Les modes intellectuelles de la deuxième moitié du XXe siècle, avec leur foison de maîtres penseurs et autres gourous concélébrés de cafés en universités, ont complètement occulté certains penseurs de qualité, dont Louis Lavelle est l’un des plus beaux exemples. Ecrivain d’une haute spiritualité et d’un style admirable de fluidité et de claire profondeur, si l’on ose dire, Lavelle est de ces philosophes dont chaque page nous ramène au cœur de l’interrogation sur le mystère de l’être et le sens de la vie, dans une visée à la fois éthique et métaphysique. Des livres tels que L’intimité spirituelle, La conscience de soi ou, plus encore L’erreur de Narcisse, sont à redécouvrir dans leur fraîcheur persistante, au même titre que les ouvrages plus « techniques », tel l’excellent Panorama des doctrines philosophiques de celui qui tint la chaire de philo du Collège de France de 1941 à sa mort, en 1951.
L’idée de rééditer La parole et l’écriture, traitant notamment de la corruption du langage contemporain, est aussi louable qu’est pertinente la substantielle introduction de Philippe Perrot.
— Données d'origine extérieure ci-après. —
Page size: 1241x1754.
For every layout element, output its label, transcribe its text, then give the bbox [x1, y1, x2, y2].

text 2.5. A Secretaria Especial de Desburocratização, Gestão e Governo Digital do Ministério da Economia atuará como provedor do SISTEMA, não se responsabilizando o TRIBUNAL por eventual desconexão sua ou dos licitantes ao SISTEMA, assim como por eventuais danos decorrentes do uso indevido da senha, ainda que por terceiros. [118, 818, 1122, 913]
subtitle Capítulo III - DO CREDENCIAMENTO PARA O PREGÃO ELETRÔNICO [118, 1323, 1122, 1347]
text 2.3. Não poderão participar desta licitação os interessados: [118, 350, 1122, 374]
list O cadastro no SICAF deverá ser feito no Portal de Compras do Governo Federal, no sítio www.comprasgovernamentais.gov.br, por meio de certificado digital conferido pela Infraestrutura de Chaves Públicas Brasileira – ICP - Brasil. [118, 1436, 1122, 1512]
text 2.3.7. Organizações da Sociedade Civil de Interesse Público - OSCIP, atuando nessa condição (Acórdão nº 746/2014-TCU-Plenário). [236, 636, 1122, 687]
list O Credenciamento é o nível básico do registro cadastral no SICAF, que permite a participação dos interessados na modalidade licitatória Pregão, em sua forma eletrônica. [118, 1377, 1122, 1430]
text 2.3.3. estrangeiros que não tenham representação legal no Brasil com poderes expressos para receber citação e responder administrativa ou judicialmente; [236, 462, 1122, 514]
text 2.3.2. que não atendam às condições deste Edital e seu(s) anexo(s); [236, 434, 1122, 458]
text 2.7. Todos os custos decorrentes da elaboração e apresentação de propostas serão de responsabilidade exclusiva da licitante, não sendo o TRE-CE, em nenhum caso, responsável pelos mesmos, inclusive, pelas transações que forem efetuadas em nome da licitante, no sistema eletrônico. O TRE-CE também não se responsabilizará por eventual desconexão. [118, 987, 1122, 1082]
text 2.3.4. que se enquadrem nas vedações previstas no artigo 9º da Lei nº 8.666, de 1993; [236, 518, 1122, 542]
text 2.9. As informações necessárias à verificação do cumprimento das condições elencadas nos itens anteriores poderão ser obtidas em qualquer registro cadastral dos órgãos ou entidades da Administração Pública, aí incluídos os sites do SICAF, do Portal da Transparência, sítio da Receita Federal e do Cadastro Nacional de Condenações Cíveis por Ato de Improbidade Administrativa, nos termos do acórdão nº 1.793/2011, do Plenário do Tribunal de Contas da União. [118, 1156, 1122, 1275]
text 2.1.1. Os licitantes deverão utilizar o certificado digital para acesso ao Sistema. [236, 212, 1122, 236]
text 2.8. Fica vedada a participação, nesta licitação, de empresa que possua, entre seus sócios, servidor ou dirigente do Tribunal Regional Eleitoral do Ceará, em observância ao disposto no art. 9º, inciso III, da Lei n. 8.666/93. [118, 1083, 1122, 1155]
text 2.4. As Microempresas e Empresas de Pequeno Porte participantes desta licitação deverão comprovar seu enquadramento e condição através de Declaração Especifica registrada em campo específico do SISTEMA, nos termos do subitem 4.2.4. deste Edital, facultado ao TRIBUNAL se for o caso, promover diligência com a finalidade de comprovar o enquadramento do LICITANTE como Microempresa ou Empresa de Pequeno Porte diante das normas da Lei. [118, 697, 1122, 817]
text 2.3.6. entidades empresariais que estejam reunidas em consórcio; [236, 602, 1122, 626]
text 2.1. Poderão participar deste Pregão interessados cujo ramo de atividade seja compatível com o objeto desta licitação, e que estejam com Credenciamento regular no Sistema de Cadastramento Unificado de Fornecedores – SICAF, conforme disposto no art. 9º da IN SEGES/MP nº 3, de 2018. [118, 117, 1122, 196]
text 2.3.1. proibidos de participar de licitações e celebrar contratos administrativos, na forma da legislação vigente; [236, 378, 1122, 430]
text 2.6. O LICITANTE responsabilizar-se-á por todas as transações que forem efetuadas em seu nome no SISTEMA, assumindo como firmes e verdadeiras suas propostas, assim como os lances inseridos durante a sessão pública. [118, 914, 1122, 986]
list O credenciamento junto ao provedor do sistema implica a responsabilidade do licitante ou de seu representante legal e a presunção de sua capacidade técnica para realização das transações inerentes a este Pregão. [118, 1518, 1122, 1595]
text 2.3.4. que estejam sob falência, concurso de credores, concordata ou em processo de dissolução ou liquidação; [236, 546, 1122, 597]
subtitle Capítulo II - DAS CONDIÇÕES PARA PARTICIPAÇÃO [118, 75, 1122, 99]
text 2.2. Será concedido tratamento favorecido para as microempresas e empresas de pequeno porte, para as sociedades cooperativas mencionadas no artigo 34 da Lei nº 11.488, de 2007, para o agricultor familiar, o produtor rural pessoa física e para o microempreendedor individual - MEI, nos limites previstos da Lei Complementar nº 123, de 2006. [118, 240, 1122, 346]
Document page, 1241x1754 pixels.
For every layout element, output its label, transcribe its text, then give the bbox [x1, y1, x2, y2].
Des données fondamentales du langage à sa modulation par la voix (le souffle, le pépiement de l’enfant, la perception du mot comparé à l’ouïe ou à la vue) et aux vertus, mais aussi aux apories de la parole, Louis Lavelle éclaire une fois de plus notre lanterne avec une tranquille sagesse.
Louis Lavelle. La parole et l’écriture. Le Félin/Poche, 222p

Commentaires

  • C'est toujours un plaisir et presque une émotion, de voir un hommage à Lavelle, comme à d'autres sa génération.
    Mais, je serai moins radical que vous. La seconde moitié du XXème aura au moins fait un très puissant dialecticien : Sartre. Je crois d'ailleurs que sur certains sujets (notamment les valeurs et le vécu), Lavelle est beaucoup plus fébrile. Lavelle n'arrive pas à penser autre chose que l'interiorité et ne pense l'action que comme spiritualité. L'humain est chez lui davantage un auteur qu'un "acteur" de ses actions... c'est cela qui me gene chez Lavelle. Et puis, il y a le choc des générations. Si vous pouvez trouver le bulletin de la séance de la société française de philo sur les Valeurs en 1945, vous aurez sous les yeux une dispute entre deux générations qui ne se comprennent plus. Il y a Polin (sorte de porte parole de la thèse sartrienne, très vif) et en face Lavelle (et ses copains... La Senne notamment), qui défend sa transcendance axiologique. Ce qui est marrant, c'est que les deux hommes ne parlent plus le même vocabulaire. On a la désagréable impression que Lavelle se fait démolir comme un château de carte... comme si l'on demandait à Aristote de répondre à Russell... ça vaut le détour!
    Mais je suis d'accord avec vous sur le dédain de la philosophie post 45 au sujet de la philosophie de l'entre-deux-guerres.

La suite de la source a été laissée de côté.